** Opening DATA FOR REVIEW block **

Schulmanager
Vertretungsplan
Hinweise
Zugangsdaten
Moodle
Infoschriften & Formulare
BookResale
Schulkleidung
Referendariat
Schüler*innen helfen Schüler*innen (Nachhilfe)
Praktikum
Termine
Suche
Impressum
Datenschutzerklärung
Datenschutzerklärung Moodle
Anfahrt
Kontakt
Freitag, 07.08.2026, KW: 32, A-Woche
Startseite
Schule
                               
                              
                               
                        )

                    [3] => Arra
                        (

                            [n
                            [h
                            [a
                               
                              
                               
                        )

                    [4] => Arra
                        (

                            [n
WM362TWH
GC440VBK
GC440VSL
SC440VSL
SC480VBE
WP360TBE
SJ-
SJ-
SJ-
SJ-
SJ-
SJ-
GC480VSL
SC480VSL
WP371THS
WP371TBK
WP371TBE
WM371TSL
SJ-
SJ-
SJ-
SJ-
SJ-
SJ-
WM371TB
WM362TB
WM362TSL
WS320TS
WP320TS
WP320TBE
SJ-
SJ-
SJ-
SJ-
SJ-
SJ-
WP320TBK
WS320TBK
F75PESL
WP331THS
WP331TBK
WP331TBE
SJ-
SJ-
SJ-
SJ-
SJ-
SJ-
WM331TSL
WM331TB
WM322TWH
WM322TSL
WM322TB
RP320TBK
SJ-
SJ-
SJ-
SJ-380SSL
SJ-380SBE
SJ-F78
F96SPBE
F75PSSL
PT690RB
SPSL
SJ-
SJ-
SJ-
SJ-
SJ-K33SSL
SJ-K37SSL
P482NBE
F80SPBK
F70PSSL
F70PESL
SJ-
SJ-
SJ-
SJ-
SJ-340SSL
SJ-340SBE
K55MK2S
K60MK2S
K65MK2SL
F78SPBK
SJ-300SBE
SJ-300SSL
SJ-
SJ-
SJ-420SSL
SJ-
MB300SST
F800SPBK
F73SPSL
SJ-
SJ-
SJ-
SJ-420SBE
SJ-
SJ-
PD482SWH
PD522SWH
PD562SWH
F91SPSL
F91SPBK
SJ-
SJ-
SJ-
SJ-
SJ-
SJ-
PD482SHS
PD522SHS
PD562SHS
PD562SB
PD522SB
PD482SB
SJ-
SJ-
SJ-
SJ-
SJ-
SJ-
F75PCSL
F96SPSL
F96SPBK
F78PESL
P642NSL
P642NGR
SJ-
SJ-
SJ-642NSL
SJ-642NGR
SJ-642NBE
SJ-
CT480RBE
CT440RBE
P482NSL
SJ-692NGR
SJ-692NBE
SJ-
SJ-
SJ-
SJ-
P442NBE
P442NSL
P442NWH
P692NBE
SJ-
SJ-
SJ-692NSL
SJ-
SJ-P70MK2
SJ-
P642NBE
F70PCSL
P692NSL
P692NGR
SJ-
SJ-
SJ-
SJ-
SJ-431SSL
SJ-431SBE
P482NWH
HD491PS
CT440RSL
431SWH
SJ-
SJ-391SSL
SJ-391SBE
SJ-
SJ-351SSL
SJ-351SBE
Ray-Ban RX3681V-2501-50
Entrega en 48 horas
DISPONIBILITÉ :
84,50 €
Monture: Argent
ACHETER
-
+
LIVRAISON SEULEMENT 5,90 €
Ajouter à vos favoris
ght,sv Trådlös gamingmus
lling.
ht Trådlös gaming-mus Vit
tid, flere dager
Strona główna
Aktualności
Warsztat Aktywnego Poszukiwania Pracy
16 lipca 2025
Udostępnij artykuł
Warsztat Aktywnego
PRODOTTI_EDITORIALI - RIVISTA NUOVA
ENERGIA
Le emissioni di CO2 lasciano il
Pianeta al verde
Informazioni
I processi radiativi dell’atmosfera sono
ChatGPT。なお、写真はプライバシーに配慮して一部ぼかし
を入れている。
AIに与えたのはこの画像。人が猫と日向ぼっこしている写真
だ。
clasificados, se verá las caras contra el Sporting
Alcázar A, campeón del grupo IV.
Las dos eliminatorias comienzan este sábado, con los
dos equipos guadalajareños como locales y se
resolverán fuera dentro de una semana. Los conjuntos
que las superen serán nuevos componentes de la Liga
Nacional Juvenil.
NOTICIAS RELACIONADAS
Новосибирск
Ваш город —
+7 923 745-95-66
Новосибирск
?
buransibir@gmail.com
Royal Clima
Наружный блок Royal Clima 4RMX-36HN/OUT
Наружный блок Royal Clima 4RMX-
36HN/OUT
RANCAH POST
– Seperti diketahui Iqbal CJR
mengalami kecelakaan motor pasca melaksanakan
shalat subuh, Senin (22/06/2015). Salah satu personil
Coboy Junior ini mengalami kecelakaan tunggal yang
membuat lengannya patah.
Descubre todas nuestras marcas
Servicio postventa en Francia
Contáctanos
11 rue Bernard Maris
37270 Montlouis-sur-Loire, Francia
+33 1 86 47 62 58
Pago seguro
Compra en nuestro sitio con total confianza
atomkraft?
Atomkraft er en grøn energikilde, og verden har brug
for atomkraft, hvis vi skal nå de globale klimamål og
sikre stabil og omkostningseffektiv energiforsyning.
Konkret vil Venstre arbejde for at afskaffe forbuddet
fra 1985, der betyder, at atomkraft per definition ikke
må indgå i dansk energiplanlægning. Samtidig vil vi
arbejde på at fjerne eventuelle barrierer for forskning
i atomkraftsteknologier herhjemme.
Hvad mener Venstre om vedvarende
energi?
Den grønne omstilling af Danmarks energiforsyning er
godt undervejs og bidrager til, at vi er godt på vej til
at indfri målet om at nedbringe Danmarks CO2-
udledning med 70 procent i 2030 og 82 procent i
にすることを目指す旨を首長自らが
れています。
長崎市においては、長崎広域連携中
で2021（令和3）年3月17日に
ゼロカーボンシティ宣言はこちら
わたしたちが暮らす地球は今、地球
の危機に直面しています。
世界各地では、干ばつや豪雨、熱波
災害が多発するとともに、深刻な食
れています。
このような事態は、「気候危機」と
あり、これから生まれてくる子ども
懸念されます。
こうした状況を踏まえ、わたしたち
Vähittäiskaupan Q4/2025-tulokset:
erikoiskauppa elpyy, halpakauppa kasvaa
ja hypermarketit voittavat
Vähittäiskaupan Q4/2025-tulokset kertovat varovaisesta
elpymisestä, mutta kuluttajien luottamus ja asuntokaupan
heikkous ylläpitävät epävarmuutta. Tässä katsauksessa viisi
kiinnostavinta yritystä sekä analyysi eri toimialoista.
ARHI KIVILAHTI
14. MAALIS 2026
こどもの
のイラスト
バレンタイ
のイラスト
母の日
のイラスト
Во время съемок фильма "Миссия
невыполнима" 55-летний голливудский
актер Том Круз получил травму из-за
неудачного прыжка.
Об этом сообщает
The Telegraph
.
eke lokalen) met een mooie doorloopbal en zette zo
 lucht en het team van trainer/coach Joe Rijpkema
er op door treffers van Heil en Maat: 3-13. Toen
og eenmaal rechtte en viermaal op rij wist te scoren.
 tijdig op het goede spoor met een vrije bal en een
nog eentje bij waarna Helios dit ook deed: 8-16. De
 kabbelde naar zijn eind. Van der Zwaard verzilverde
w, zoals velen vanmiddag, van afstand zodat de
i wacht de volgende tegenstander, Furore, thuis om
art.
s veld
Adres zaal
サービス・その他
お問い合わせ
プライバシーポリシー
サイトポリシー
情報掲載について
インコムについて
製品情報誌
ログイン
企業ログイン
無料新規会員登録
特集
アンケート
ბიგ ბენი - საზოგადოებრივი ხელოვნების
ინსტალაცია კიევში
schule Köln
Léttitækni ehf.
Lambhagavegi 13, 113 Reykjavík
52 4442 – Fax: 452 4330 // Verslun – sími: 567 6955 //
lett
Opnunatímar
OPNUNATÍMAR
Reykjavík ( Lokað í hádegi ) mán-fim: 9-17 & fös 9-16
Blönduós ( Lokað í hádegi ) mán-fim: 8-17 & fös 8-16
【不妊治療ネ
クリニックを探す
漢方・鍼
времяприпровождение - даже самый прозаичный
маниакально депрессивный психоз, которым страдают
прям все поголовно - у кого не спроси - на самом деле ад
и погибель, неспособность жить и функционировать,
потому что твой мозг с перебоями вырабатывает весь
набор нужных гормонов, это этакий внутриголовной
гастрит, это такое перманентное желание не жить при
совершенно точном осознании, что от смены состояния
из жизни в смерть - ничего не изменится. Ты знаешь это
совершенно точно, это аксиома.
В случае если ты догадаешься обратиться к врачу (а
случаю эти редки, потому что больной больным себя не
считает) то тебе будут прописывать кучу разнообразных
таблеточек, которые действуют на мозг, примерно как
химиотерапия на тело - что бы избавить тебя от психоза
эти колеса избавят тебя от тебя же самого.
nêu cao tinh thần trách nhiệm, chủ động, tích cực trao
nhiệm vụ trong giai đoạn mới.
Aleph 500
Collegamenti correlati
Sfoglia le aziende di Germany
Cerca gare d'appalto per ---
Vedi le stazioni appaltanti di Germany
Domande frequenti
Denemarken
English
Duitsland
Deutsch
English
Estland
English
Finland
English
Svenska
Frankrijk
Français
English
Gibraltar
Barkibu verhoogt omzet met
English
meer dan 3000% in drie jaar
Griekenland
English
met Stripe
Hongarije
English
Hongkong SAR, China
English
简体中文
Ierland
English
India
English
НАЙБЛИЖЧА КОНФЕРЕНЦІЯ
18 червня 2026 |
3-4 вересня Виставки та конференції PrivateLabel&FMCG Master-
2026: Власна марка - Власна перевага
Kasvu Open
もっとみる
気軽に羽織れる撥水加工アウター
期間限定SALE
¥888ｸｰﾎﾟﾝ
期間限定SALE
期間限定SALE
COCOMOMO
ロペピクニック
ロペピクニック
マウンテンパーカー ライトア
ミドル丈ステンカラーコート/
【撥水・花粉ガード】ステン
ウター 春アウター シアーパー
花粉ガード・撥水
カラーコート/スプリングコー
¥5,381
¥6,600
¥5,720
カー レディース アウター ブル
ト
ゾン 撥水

** Closing DATA FOR REVIEW block **

THE PROBLEM: Identify every line in the rows above that contains the string "Warsztat". Case counts.

YOUR RESPONSE:
Warsztat Aktywnego Poszukiwania Pracy
Warsztat Aktywnego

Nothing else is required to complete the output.